And while we’re at it, toss the caucus and dump the delegates.
By Sara Bloomberg
America is supposed to be a democracy. So, why do so many citizens feel like their vote doesn’t count?
Maybe it’s because of widespread voter disenfranchisement.
Maybe it’s because we make it difficult to register, difficult to vote and difficult to keep track of all the varied rules from state to state.
Maybe it’s because the Supreme Court gutted the Voting Rights Act in 2013
There are caucuses, early primaries, open primaries, closed primaries, delegates, superdelegates and the Electoral College.
Five US territories — Puerto Rico, Guam, the US Virgin Islands, the Northern Marianas and American Samoa — vote in the presidential primaries but not in the general election.
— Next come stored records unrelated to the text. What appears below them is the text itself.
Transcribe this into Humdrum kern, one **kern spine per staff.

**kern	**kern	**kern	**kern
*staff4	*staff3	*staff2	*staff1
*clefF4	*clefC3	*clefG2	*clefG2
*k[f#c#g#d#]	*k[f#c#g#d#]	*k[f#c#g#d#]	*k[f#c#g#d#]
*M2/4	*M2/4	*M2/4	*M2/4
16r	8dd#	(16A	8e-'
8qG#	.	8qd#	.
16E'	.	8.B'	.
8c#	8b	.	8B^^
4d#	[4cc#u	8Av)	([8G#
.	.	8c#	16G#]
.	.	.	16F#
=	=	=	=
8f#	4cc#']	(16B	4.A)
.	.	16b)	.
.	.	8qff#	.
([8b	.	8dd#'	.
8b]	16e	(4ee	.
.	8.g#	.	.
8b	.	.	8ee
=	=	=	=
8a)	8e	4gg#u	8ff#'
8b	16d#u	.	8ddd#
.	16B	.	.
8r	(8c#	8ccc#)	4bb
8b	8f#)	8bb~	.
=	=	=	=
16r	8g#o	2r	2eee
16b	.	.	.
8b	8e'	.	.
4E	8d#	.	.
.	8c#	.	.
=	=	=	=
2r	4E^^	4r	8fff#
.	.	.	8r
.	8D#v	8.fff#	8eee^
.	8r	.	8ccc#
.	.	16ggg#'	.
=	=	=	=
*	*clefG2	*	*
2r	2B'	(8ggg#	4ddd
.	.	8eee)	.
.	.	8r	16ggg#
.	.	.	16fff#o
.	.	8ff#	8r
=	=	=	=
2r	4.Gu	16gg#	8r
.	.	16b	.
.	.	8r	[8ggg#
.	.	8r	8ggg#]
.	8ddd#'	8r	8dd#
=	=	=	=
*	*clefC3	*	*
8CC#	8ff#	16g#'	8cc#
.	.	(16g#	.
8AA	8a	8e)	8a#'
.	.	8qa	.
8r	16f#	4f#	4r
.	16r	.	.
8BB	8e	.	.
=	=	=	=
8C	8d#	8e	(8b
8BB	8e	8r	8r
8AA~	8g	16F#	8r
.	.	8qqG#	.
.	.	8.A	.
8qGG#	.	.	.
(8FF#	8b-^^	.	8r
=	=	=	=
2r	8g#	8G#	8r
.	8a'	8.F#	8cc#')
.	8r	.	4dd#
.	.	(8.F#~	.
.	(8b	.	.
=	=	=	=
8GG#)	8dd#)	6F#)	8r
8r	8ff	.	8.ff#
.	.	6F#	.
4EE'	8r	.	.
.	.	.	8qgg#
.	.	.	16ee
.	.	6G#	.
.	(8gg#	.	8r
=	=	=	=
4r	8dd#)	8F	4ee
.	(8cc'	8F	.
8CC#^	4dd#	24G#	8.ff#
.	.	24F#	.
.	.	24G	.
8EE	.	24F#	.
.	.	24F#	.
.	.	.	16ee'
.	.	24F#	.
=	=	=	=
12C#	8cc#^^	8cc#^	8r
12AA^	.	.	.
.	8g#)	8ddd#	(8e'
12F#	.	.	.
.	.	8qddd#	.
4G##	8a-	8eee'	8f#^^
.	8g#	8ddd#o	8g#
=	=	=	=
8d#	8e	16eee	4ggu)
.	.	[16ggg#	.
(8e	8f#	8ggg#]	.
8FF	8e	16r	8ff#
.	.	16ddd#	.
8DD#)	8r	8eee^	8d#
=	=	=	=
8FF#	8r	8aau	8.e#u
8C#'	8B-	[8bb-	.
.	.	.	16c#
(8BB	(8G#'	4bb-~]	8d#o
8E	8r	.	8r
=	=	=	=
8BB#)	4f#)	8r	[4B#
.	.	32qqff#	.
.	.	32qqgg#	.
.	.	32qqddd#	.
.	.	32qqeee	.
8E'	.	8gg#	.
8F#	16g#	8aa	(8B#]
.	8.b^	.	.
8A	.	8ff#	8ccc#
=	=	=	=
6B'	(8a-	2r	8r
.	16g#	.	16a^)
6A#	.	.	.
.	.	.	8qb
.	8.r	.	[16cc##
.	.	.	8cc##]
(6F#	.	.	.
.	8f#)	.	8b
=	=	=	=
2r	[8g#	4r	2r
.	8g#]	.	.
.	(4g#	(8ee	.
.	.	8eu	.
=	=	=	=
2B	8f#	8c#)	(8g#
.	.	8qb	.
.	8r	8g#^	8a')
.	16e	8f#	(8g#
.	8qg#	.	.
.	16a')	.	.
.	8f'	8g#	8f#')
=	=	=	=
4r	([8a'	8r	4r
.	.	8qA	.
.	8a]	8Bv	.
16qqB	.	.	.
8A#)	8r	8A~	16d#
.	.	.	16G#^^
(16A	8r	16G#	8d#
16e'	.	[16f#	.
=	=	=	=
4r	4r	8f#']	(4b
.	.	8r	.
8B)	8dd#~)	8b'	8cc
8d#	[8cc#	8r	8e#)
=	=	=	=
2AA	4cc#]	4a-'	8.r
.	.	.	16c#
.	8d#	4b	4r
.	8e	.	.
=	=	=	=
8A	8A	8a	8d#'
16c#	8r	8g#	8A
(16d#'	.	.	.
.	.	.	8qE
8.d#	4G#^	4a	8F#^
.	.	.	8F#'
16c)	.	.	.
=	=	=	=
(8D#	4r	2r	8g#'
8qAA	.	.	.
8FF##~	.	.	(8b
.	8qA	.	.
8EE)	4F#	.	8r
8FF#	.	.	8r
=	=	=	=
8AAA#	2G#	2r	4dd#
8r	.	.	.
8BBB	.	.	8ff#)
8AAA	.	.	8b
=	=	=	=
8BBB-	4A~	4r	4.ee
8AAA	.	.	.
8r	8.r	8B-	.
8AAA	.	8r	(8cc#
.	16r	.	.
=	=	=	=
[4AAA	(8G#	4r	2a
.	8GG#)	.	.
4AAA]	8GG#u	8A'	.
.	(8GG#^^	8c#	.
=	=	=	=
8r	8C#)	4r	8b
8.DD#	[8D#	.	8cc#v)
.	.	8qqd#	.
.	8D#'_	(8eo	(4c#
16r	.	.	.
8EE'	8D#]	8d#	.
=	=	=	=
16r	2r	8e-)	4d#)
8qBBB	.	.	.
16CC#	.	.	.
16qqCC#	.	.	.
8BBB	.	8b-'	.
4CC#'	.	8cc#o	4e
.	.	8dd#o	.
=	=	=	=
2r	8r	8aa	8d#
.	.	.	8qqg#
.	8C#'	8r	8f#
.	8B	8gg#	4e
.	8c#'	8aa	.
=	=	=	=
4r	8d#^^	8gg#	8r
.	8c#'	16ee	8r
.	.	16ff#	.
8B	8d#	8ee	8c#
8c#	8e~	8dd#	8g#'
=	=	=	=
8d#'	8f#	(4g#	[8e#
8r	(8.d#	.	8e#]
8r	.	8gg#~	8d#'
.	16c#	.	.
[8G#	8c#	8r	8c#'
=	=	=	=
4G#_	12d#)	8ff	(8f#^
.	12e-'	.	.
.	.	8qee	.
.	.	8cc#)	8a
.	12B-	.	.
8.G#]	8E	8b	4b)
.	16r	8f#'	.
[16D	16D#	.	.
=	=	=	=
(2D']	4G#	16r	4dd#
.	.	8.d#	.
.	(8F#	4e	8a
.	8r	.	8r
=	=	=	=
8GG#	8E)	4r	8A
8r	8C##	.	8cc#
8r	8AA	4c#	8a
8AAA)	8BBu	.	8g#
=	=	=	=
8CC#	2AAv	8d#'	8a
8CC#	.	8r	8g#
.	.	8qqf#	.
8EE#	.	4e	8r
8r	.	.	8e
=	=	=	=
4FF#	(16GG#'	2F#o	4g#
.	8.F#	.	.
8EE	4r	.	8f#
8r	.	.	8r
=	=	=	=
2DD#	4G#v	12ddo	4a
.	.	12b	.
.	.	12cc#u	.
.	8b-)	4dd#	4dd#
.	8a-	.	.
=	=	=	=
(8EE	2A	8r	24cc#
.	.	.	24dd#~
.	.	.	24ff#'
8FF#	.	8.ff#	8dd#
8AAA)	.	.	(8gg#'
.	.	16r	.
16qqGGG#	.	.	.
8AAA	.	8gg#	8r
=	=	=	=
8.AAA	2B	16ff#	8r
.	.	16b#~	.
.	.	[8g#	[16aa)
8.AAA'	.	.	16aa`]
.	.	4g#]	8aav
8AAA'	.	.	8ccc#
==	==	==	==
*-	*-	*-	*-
In California, the Republican primary is closed — only registered Republicans can vote — while the Democratic primary is open to independents (a.k.a., no party preference) who request a Democratic Party ballot.
Then your vote gets bundled up and doled out proportionally to delegates who have pledged to vote on your behalf at the REAL quadrennial nominating event — the Party Convention — where, surprise, there are even more delegates with SUPER voting powers who can ignore the will of the people and vote to nominate any candidate they want.
This year, they just might decide the entire race for us — dooming the Democratic nominee in the process and giving Donald Trump an additional boost towards re-election. Apparently the Democratic Party hasn’t learned its past lessons.
In 1952, the party bosses snubbed popular vote winner Sen. Eugene McCarthy and advanced Adlai Stevenson as the Democratic nominee, who lost to Republican Dwight D. Eisenhower in the fall.
Eisenhower’s running mate? Richard Nixon.
Sixteen years later during the 1968 convention, Democratic party bosses undermined voters again in their attempt to install VP Hubert Humphrey as the nominee.
It backfired.
“That intense conflict, disunity, and intraparty strife completely consumed the Democratic Party convention, crippling the messaging and candidacy of Hubert Humphrey. To say that it spawned lingering resentment within the party and prevented unity heading into the general election is a massive understatement,” Glenn Greenwald explains at The Intercept.
Richard Nixon won a sweeping victory that year.
On Tuesday 14 states, American Samoa and Democrats abroad vote for a nominee in what’s known as Super Tuesday. More than two-thirds of all the delegates needed to clinch a nomination are at stake on Tuesday: 1,357. A candidate needs 1,991 delegates to win.
Three candidates have ended their campaigns in the days leading up to Super Tuesday: billionaire Tom Steyer, former South Bend Mayor Pete Buttigieg and Minnesota Sen. Amy Klobuchar. Buttigieg and Klobuchar subsequently endorsed Biden, joining a cavalry of establishment Democrats throwing their weight behind the former VP.
If Bernie Sanders wins a plurality of votes and delegates during the primaries but fails to scoop up 1,991 pledged delegates, Biden could win the nomination during a convention fight.
“Democratic establishment leaders… are not just worried about Mr. Sanders’s candidacy, but are also willing to risk intraparty damage to stop his nomination at the national convention in July if they get the chance,” the NYT reported at the end of February.
We’ve seen this before.
This undemocratic process repeats itself during the general election when the Electoral College supersedes the popular vote. Which is exactly how Donald Trump won in 2016 despite losing the popular vote to Hillary Clinton by nearly 3 million votes.
Can you imagine voting for mayor or governor that way? Or having scattered, regional general elections that are not tallied up all at once? Of course not, because it’s grossly absurd.
Consolidating all of the primaries and caucuses into one national primary, making Election Day a federal holiday, eliminating all delegates and abolishing the Electoral College won’t end other forms of voter suppression and disenfranchisement, but these are just some of the most straightforward steps we could make towards restoring Americans’ confidence in the power of one-person, one-vote — a.k.a, democracy.